封印を壊すはずが、セレスに先に手にされたために俺達の計画は大きく変更せざるを得なくなった。


元々、リノアとセレスには勇者王の証である刻印を手に入れてもらう予定だった。


しかしそれは封印を破壊してからの話しである。


封印を破壊せずに、刻印を手にすると、マナが刻印に集中することになる。


それは巨大な力を手にすることでもあるが、同時に制御が難しくなるという事でもある。


俺の予定では、封印を壊した後、制御された一部のマナだけを刻印へ流し、制御できる範囲内で力を得てもらうつもりだった。そうでなければ、無尽蔵に流れ込んでくるマナを制御できずに暴走してしまう事は間違いないからだ。

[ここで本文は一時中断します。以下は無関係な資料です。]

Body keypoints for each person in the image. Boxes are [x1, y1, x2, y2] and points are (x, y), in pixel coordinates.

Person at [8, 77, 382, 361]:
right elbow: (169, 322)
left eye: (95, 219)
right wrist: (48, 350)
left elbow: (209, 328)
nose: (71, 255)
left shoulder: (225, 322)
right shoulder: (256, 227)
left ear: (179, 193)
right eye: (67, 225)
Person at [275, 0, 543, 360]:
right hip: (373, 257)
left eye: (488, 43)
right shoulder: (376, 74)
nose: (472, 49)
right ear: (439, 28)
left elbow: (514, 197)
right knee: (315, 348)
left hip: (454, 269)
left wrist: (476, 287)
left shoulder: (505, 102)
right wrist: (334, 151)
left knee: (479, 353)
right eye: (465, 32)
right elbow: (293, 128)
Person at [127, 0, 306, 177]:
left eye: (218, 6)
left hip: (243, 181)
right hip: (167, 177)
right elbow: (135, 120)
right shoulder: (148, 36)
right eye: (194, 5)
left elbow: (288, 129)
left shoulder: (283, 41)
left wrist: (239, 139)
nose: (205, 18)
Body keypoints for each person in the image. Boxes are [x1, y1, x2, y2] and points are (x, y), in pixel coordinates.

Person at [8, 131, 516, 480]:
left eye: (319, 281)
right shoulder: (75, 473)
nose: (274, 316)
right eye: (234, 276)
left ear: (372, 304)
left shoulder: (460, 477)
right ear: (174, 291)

マナの暴走が起これば、この大陸一帯ぐらい、容易に吹き飛ぶ。


中心になったセレスは、マナの子後によって命は長らえるだろうが、元々心根の優しい娘だ、何もなくなった荒野の一人取り残されて、精神を正常に保っていられるわけがない。


彼女がマナを制御できず暴走を起こす前に、出来るだけの事をしなければならなくなったので、大幅に計画を前倒しすることにした。


無人の荒野にある封印を先に壊すことで、少しでもセレスへの負担を減らし、時間を稼ぐつもりだった。

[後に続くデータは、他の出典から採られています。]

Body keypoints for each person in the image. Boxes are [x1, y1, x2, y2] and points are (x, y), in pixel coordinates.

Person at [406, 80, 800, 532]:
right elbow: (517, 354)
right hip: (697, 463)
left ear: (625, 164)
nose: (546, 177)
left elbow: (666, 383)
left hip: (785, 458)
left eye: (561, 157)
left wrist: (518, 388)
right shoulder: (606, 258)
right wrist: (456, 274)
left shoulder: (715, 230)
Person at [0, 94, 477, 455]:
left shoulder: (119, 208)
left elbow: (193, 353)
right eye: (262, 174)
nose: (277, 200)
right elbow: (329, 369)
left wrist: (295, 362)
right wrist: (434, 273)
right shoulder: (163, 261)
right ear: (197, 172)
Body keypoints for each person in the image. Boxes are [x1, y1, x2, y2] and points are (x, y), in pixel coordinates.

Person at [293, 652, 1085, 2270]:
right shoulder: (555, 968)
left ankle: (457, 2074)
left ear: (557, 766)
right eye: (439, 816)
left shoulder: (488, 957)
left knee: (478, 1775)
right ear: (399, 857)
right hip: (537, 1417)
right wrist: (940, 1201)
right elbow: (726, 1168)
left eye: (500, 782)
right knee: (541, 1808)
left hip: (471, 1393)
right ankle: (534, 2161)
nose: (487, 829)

しかし、その遺跡に関わっている間に、セレスがリノアに接触し、そそのかして、アイガス王国の勇者王の刻印がリノアに刻まれることになってしまった。


更に言えば、リズノア聖王国にも、紋章に関する情報が流出したらしく、独自に調べていたであろうリズノアの聖女が、その身に勇者王の刻印を宿したという噂が流れてきた。


こうなってしまえば、セレス一人の問題ではなくなる。暴走の危険が著しく減ったのはいいが、人の感情に世界の行く末が左右されるという、ある意味、いつ爆発してもおかしくない爆弾を抱え込んでしまった状態に酷似している。


こと、ここに至っては流石に女神たちも黙っていられなくなったらしく、今までまったく接触をしてこなかったにもかかわらず姿を現すことになったのだ。